##### EXCERPT

1. ¹Department of Epidemiology, School of Public Health, University of North Carolina, Chapel Hill, NC
2. ²Department of Preventive Medicine, College of Medicine, Yonsei University, Seoul, Korea

Correspondence: Dr. Jong-Tae Lee, Department of Preventive Medicine and Public Health, College of Medicine, Yonsei University, 134 Shinchon-Dong, Seodaemun-Gu, Seoul, South Korea. Tel.: +82-2-361-5357. Fax: +82-2-392-0239. E-mail: jlee@yumc.yonsei.ac.kr

Accepted 20 November 1998.

Abstract

This Six Communities Study conducted at six communities in southwestern North Carolina investigates the respiratory health status of residents whose households are located near an incinerator. This diary study makes it possible to estimate the daily variation of pulmonary function measured as peak expiratory flow rate (PEFR) related to 24-h mean PM ₁₀ levels, which were observed at each monitoring station placed in the six study communities, as a surrogate exposure measure of outdoor air pollution. Observations of PEFR among participants in each community were analyzed to determine how they varied according to the degree of exposure to ambient pollutants as well as to other cofactors including, sex, age, respiratory hypersensitivity, hours spent outdoors within the area of the selected community, and surrogate measures for indoor air pollution exposure (vacuum use and experience of air irritants at work). The findings revealed that respiratory hypersensitivity status is a predictor of declining PEFR. PM ₁₀ concentrations measured in each study area did not seem to be related to the variations of respiratory health as measured by PEFR. This study did not show any difference in respiratory health between subjects of an incinerator community and those of its comparison community. Even though this community-based study with free-living subjects shows negative findings on the relationship between respiratory health and PM ₁₀, it is worth noting that these findings must be interpreted cautiously because exposure estimation based on monitoring of ambient air likely results in misclassification of true exposure levels.

##########
##### GIVEN DATA

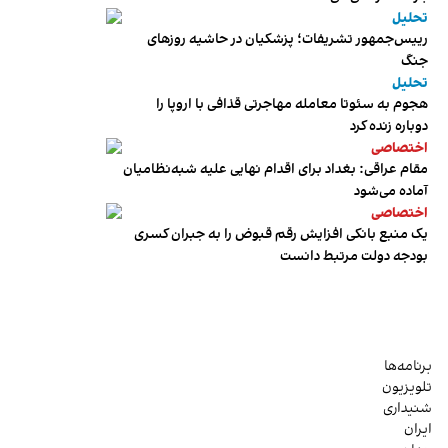
تحلیل
رییس‌جمهور تشریفات؛ پزشکیان در حاشیه روزهای
جنگ
تحلیل
هجوم به سئوتا معامله مهاجرتی قذافی با اروپا را
دوباره زنده کرد
اختصاصی
مقام عراقی: بغداد برای اقدام نهایی علیه شبه‌نظامیان
آماده می‌شود
اختصاصی
یک منبع بانکی افزایش رقم قبوض را به جبران کسری
بودجه دولت مرتبط دانست
برنامه‌ها
تلویزیون
شنیداری
ایران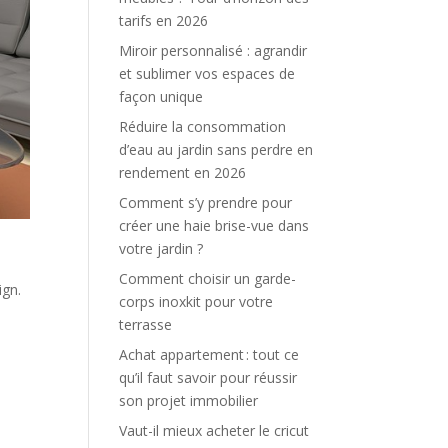
tarifs en 2026
Miroir personnalisé : agrandir
et sublimer vos espaces de
façon unique
Réduire la consommation
d’eau au jardin sans perdre en
rendement en 2026
Comment s’y prendre pour
créer une haie brise-vue dans
votre jardin ?
Comment choisir un garde-
sign.
corps inoxkit pour votre
terrasse
Achat appartement : tout ce
qu’il faut savoir pour réussir
son projet immobilier
Vaut-il mieux acheter le cricut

##########

◆ **REQUIRED WORK**
- 1) Which cofactors, besides exposure to ambient pollutants, does the Six Communities Study text say were used to analyze PEFR observations? List every one.
- 2) Answer these from the Six Communities Study text:
(a) What was pulmonary function measured as?
(b) Which status was found to predict declining PEFR?
(c) On what date was the work accepted?
- 3) Return the passage of the Six Communities Study text starting with "Correspondence: Dr. Jong-Tae" and going on through "Accepted 20 November 1998.".
Answer from the Six Communities Study text alone, not from the data.

◆ **LIST OF SOLUTIONS**
- 1)
- Sex
- Age
- Respiratory hypersensitivity
- Hours spent outdoors within the area of the selected community
- Surrogate measures for indoor air pollution exposure (vacuum use and experience of air irritants at work)

- 2)
(a) Peak expiratory flow rate (PEFR)
(b) Respiratory hypersensitivity status
(c) 20 November 1998

- 3)
Correspondence: Dr. Jong-Tae Lee, Department of Preventive Medicine and Public Health, College of Medicine, Yonsei University, 134 Shinchon-Dong, Seodaemun-Gu, Seoul, South Korea. Tel.: +82-2-361-5357. Fax: +82-2-392-0239. E-mail: jlee@yumc.yonsei.ac.kr

Accepted 20 November 1998.